WHAT TO PRODUCE » Copy nothing but the text: repeat each entry exactly and drop the images.

DATA »

=== Section Start ===

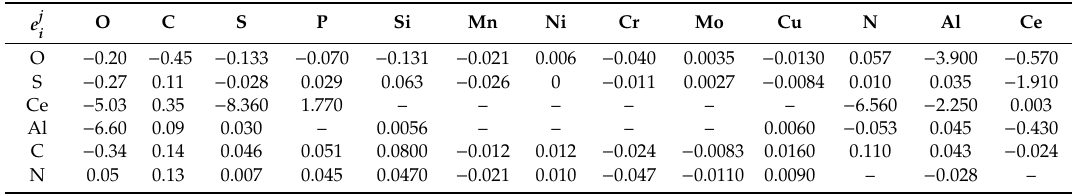
Table 3. Interaction coe ffi cients of elements in molten steel at 1873 K.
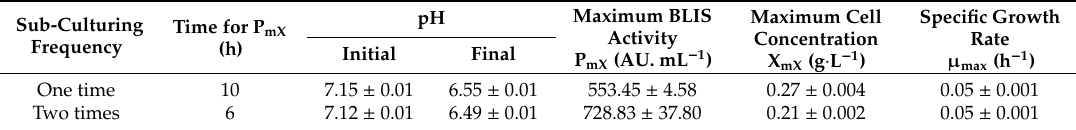
Table 6. Growth of L. lactis Gh1 and BLIS production using BHI medium, inoculated with di ff erent sub-culturing frequencies of inoculum. The inoculum was set at mid-exponential phase; at 1% ( v / v ) inoculum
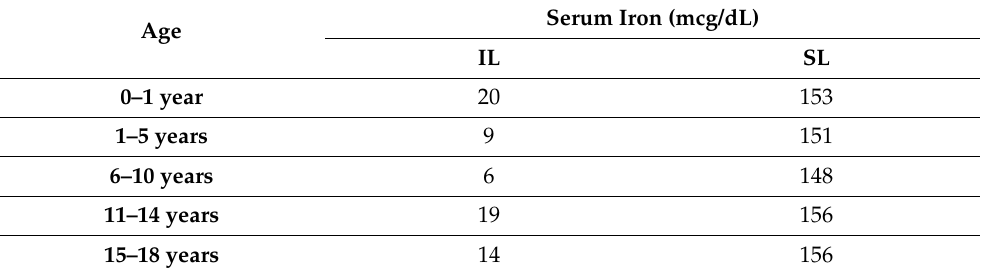
Table 4. Serum iron normal values for age groups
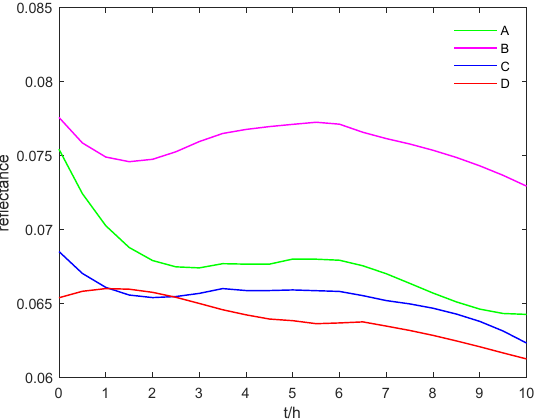
Figure 11. Curves of the average spectra of different grade seeds with germination time.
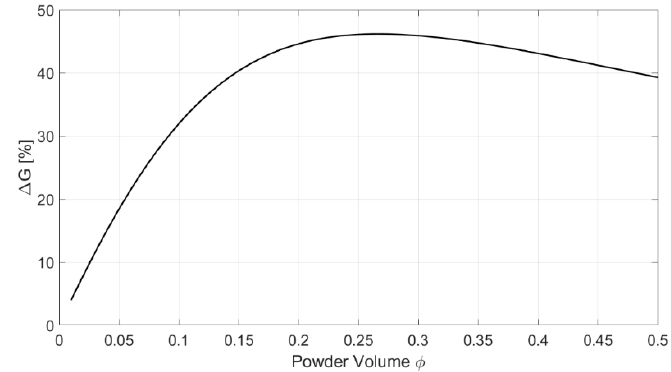
Figure 3. MR effect vs. powder volume fraction ϕ .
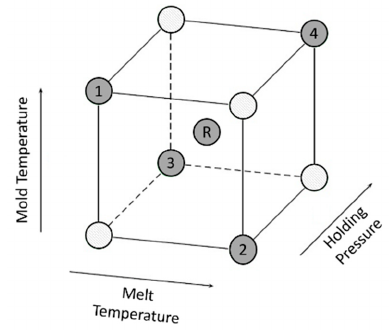
Figure 1. Applied settings of the experimental space for the fractional factorial design after [33].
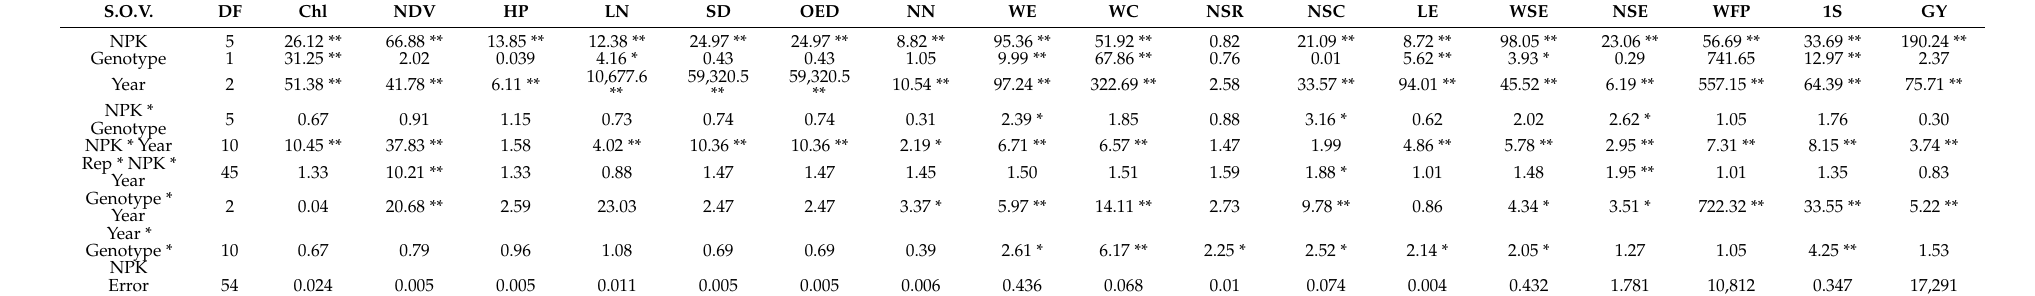
Table 1. Compound variance analysis on grain yield in FAO410 and FAO340 hybrids in six NPK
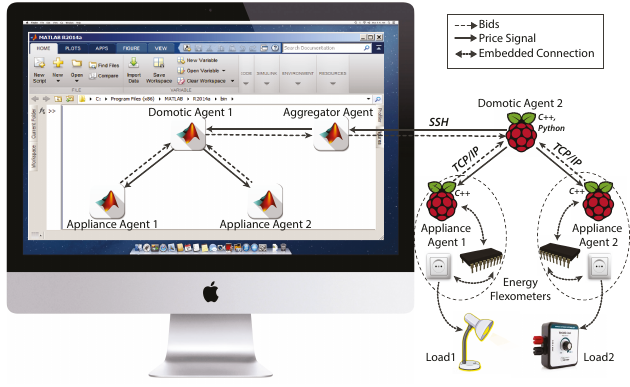
Fig. 6. Setup of multi-agent system in Lab.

=== Section End ===

ANSWER TO THIS PROBLEM »
Table 3. Interaction coe ffi cients of elements in molten steel at 1873 K.
Table 6. Growth of L. lactis Gh1 and BLIS production using BHI medium, inoculated with di ff erent sub-culturing frequencies of inoculum. The inoculum was set at mid-exponential phase; at 1% ( v / v ) inoculum
Table 4. Serum iron normal values for age groups
Figure 11. Curves of the average spectra of different grade seeds with germination time.
Figure 3. MR effect vs. powder volume fraction ϕ .
Figure 1. Applied settings of the experimental space for the fractional factorial design after [33].
Table 1. Compound variance analysis on grain yield in FAO410 and FAO340 hybrids in six NPK
Fig. 6. Setup of multi-agent system in Lab.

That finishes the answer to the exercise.